THE TASK: From the text about Albert Ball, reproduce word for word the part that opens with the words containing "Nottingham Lad" and closes with "Mayor of Nottingham.".

Captain Albert Ball, VC, DSO (two bars), MC, Russian Order of St George (fourth class), Chevalier of the Légion d'Honneur, was an English fighter ace of World War I who claimed 44 official victories1 over enemy aircraft in his short career. His successes at the Western Front made him popular with the British public, particularly citizens of his home county of Nottinghamshire, who found in him the characteristics of a chivalrous 'knight of the sky'. His opponents in the air matched this respect, for when he fatally crashed to the ground near the small French town of Annoeulin, in enemy territory, he was carried the half-mile or so from the crash site and buried with full military honours.

Nottingham Lad

Ball was born on 14 August, 1896, in Nottingham. Ball's father (also Albert) began his working life as an apprentice and later became a partner in his father George's plumbing business in Willoughby Street, Lenton, Nottingham. The business did well, having two shops in the Lenton area and another in the city centre. In 1890, Albert Ball Sr left the plumbing trade to begin a very successful career as an estate agent. The Ball family changed residence over the years, before finally settling at Sedgley House, 43 Lenton Road. It was here that Albert, his brother Cyril and sister Lois grew up - their father becoming an alderman, and later the Mayor of Nottingham.

Ball began his schooling at Lenton Church School. From here, he went to Grantham Grammar School, before quickly transferring to Nottingham High School. His education continued at Trent College in Long Eaton when he was 14 years old. An average student, he preferred the arts to science - excelling in photography, carpentry, playing the violin and modelling in wood and metal. His aptitude for engineering was encouraged by his parents. When he left school in 1913, Ball began work at the Universal Engineering Works on Castle Boulevard, Nottingham.

STORED DATA:
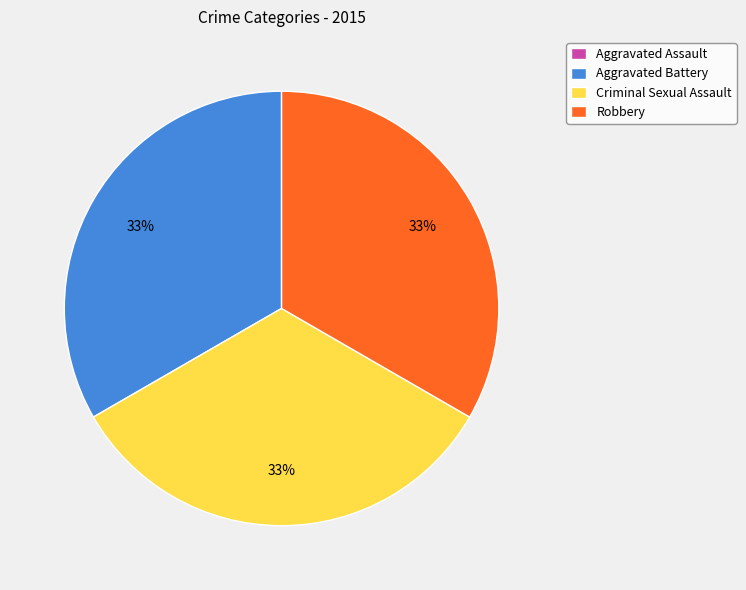

To the nearest percent, what is the difference between the largest and smallest slice percentages?

33%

WRITTEN ANSWER:
Nottingham Lad

Ball was born on 14 August, 1896, in Nottingham. Ball's father (also Albert) began his working life as an apprentice and later became a partner in his father George's plumbing business in Willoughby Street, Lenton, Nottingham. The business did well, having two shops in the Lenton area and another in the city centre. In 1890, Albert Ball Sr left the plumbing trade to begin a very successful career as an estate agent. The Ball family changed residence over the years, before finally settling at Sedgley House, 43 Lenton Road. It was here that Albert, his brother Cyril and sister Lois grew up - their father becoming an alderman, and later the Mayor of Nottingham.